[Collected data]
......

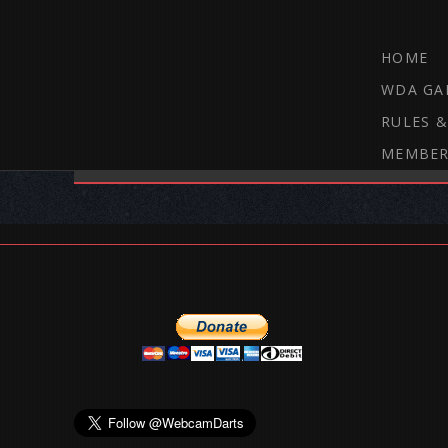
HOME
WDA GA
RULES &
MEMBER
THE WEBCAM DARTS FORUM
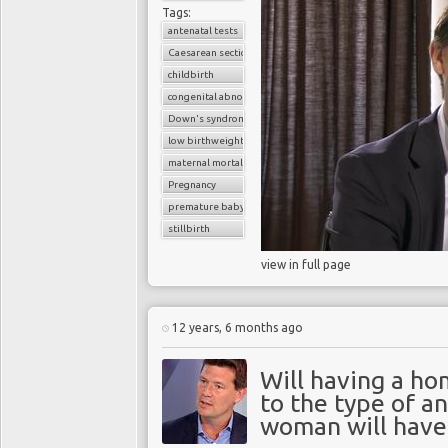
Tags:
antenatal tests
Caesarean section
childbirth
congenital abnormalities
Down's syndrome
low birthweight baby
maternal mortality
Pregnancy
premature baby
stillbirth
view in full page
12 years, 6 months ago
Will having a ho
to the type of a
woman will have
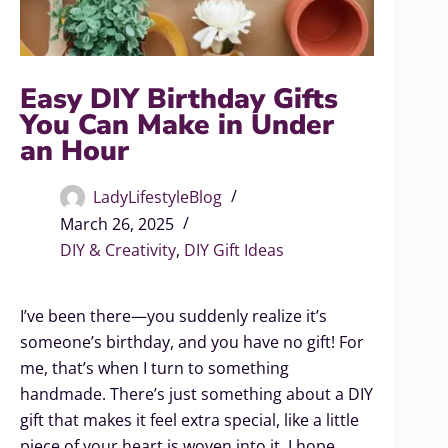
Easy DIY Birthday Gifts
You Can Make in Under
an Hour
LadyLifestyleBlog
March 26, 2025
DIY & Creativity
,
DIY Gift Ideas
I’ve been there—you suddenly realize it’s
someone’s birthday, and you have no gift! For
me, that’s when I turn to something
handmade. There’s just something about a DIY
gift that makes it feel extra special, like a little
piece of your heart is woven into it. I hope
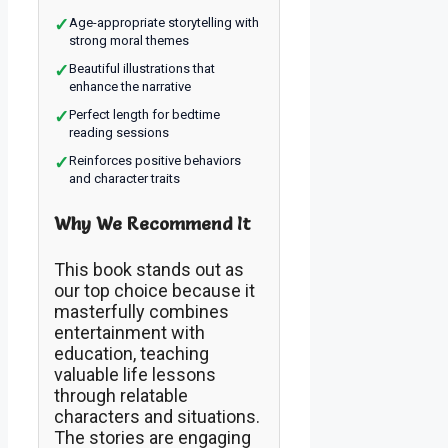
✓
Age-appropriate storytelling with
strong moral themes
✓
Beautiful illustrations that
enhance the narrative
✓
Perfect length for bedtime
reading sessions
✓
Reinforces positive behaviors
and character traits
Why We Recommend It
This book stands out as
our top choice because it
masterfully combines
entertainment with
education, teaching
valuable life lessons
through relatable
characters and situations.
The stories are engaging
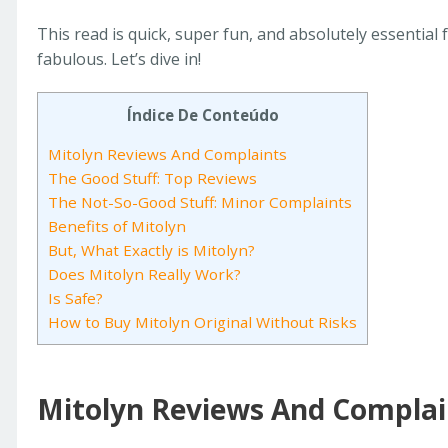
This read is quick, super fun, and absolutely essential
fabulous. Let’s dive in!
Índice De Conteúdo
Mitolyn Reviews And Complaints
The Good Stuff: Top Reviews
The Not-So-Good Stuff: Minor Complaints
Benefits of Mitolyn
But, What Exactly is Mitolyn?
Does Mitolyn Really Work?
Is Safe?
How to Buy Mitolyn Original Without Risks
Mitolyn Reviews And Complai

......

• Task to complete: Rewrite the text of all the records above with each "DIY" changed to "Homemade" and everything else left as is. Leave the pictures out.

• Expected answer:
HOME
WDA GA
RULES &
MEMBER
THE WEBCAM DARTS FORUM
Tags:
antenatal tests
Caesarean section
childbirth
congenital abnormalities
Down's syndrome
low birthweight baby
maternal mortality
Pregnancy
premature baby
stillbirth
view in full page
12 years, 6 months ago
Will having a ho
to the type of a
woman will have
Easy Homemade Birthday Gifts
You Can Make in Under
an Hour
LadyLifestyleBlog
March 26, 2025
Homemade & Creativity
,
Homemade Gift Ideas
I’ve been there—you suddenly realize it’s
someone’s birthday, and you have no gift! For
me, that’s when I turn to something
handmade. There’s just something about a Homemade
gift that makes it feel extra special, like a little
piece of your heart is woven into it. I hope
✓
Age-appropriate storytelling with
strong moral themes
✓
Beautiful illustrations that
enhance the narrative
✓
Perfect length for bedtime
reading sessions
✓
Reinforces positive behaviors
and character traits
Why We Recommend It
This book stands out as
our top choice because it
masterfully combines
entertainment with
education, teaching
valuable life lessons
through relatable
characters and situations.
The stories are engaging
This read is quick, super fun, and absolutely essential
fabulous. Let’s dive in!
Índice De Conteúdo
Mitolyn Reviews And Complaints
The Good Stuff: Top Reviews
The Not-So-Good Stuff: Minor Complaints
Benefits of Mitolyn
But, What Exactly is Mitolyn?
Does Mitolyn Really Work?
Is Safe?
How to Buy Mitolyn Original Without Risks
Mitolyn Reviews And Complai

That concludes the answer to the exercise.